La tenerezza del Mistero
di Tonino Loddo.
«Se potessi fare a modo mio», diceva lo Scrooge del celebre A Christmas Carol di Charles Dickens, datato 1843, «ogni idiota che se ne va in giro a dire “Buon Natale” finirebbe bollito insieme al suo budino e seppellito con un paletto di agrifoglio ficcato nel cuore». Per il tirchio e brontolone personaggio del romanzo, infatti, il Natale era solo un qualunque periodo di un anno scandito esclusivamente dal profitto e dall’indifferenza verso gli altri. È passato più di un secolo e mezzo, ma non è cambiato molto. Il mondo continua ad essere smarrito, come allora. Basta guardarsi attorno, per accorgersene. Dagli attentati, ai profughi, ai sempre più numerosi femminicidi, il mondo sembra immerso in un magma di violenza che non riusciamo più ad arrestare, salvo trasformare tutto nel solito canovaccio da talk show. Ma basta anche solo guardare dentro a noi stessi, per sorprenderci mille volte al giorno stanchi e disfatti come tutti, e in balia dei pensieri che pensano tutti.
Basta guardare, appunto.
E cosa succede se quello sguardo non lo fermiamo alla sola superficie? Che cosa può accadere se proviamo ad andare oltre, se accettiamo fino in fondo la sfida? Perché bisogna ben essere ciechi e sordi per non vedere cosa scorre sul fondo del caos che ci circonda. Ciechi, per non accorgerci che «tutta la creazione geme e soffre fino a oggi nelle doglie del parto», come dice Paolo nella Lettera ai Romani; per non accorgerci che niente intorno a noi è (né può essere) definitivo. E sordi per non sentire la domanda che sta sotto, un grido che nessuna confusione riesce a soffocare. Ma io cosa cerco? Di che cosa ho bisogno davvero? Chi può sostenere la mia speranza? E chi può rispondere a questa mia inesauribile sete di felicità? Ognuno di noi ha infinite attese e desideri: pace, amore, serenità, vita, salute… Ma ha soprattutto bisogno di trovare consapevolezza del suo destino, di scoprire il senso del nascere, del vivere e del morire, dello stare insieme… Ma né la scienza, né la filosofia, né la coscienza stessa, lasciate a sé, riescono a dare risposte soddisfacenti.

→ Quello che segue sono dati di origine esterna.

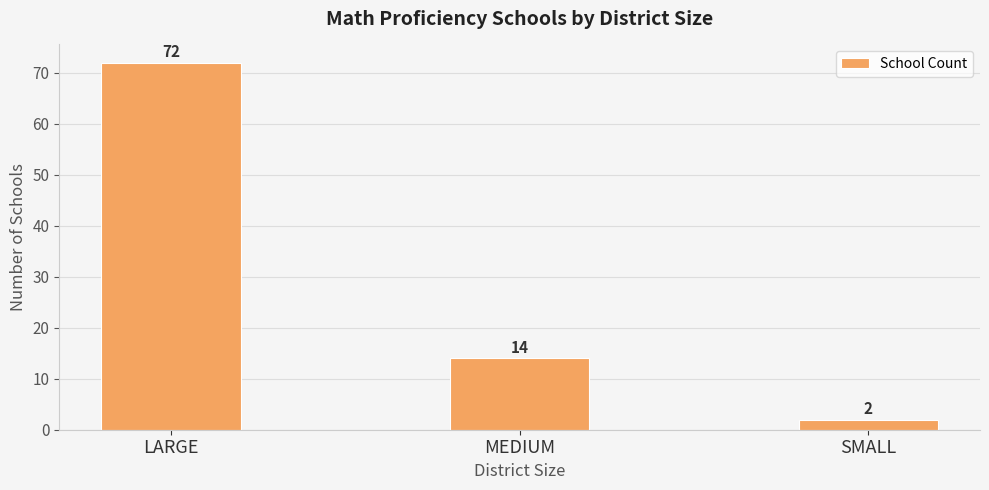

Count the number of data series in this chart.

1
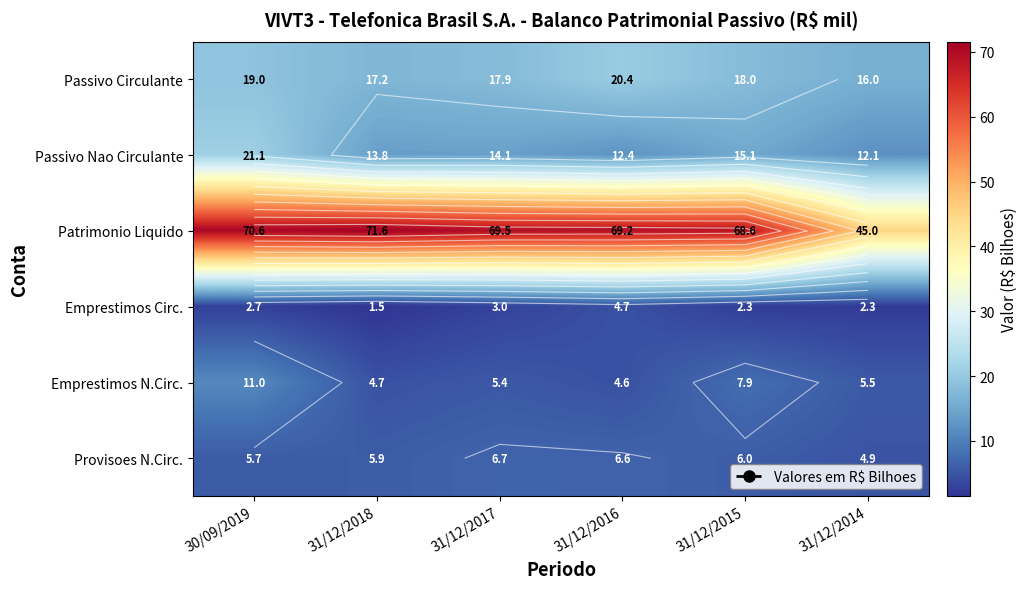

What is the spread (max minus min) of values at 31/12/2018?

70.1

Così, continuamente, ci rendiamo conto che la risposta dobbiamo cercarla altrove. Occorre cambiare livello, per trovare una voce che ci doni qualche certezza. «Saliamo al monte del Signore», indica Isaia, «perché ci insegni le sue vie…». E saliamo, dunque.

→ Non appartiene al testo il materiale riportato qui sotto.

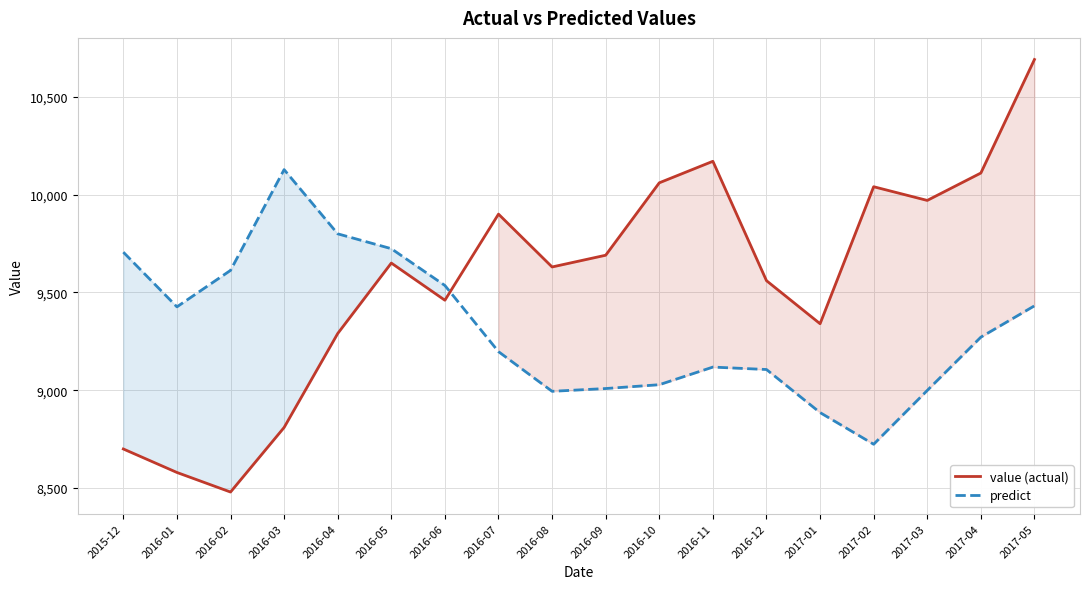

Which category has the lowest value across all series?

2016-02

Ad un tratto scopriremo quale e quanta sia la tenerezza che ha il Mistero per noi. Che compassione. E che fiducia. Perché deve proprio avere una stima totale dell’uomo, per affidargli il Figlio.
Il Mistero irrompe nella storia proprio così: affidandosi interamente a noi. Scendendo alla radice del nostro bisogno. Accompagnandoci fino a scoprirne l’origine e la profondità. Richiamandoci a non soffocarlo, a scandagliarlo fino in fondo. Fino a riconoscere che è bisogno di un Altro.
Il Mistero lo sa. Conosce bene il nostro cuore, perché è Suo. Sa che cosa cerchiamo. E risponde. Nella maniera più inimmaginabile: facendosi compagno di strada. Uomo come noi. Un bambino. A noi sembra pochissimo, tanto che continuiamo a cercare come se non avessimo ancora trovato nulla. E invece è tutto. Perché quella presenza ci fa capire qual è la natura del nostro io e qual è il significato profondo di tutto il reale. Sembra pochissimo, come un bambino in una mangiatoia. Invece è l’inizio di tutto. Ci illumina sul nostro futuro, che è contenuto in quel “virgulto” che germoglierà e darà frutto.
Da questa certezza nasce l’appello consolatore: «Coraggio, non temete! Ecco il vostro Dio… Egli viene a salvarvi». Incurante del male, dell’egoismo, della frenesia, della violenza interpersonale, dell’accidia, dell’assenza di valori, del non rispetto per gli altri, del culto dei beni di consumo…, «Egli viene a salvarvi». Non parla al passato il profeta, ma al presente ed è un presente continuo, che durerà fino alla fine dei secoli, fino a quando non ci saranno più giorni e neanche più il presente… Ecco perché, al contrario di Scrooge, ci diciamo ancora sorridendo «Buon Natale»: perché sappiamo di poter contare sulla tenerezza di Colui «che è fedele per sempre».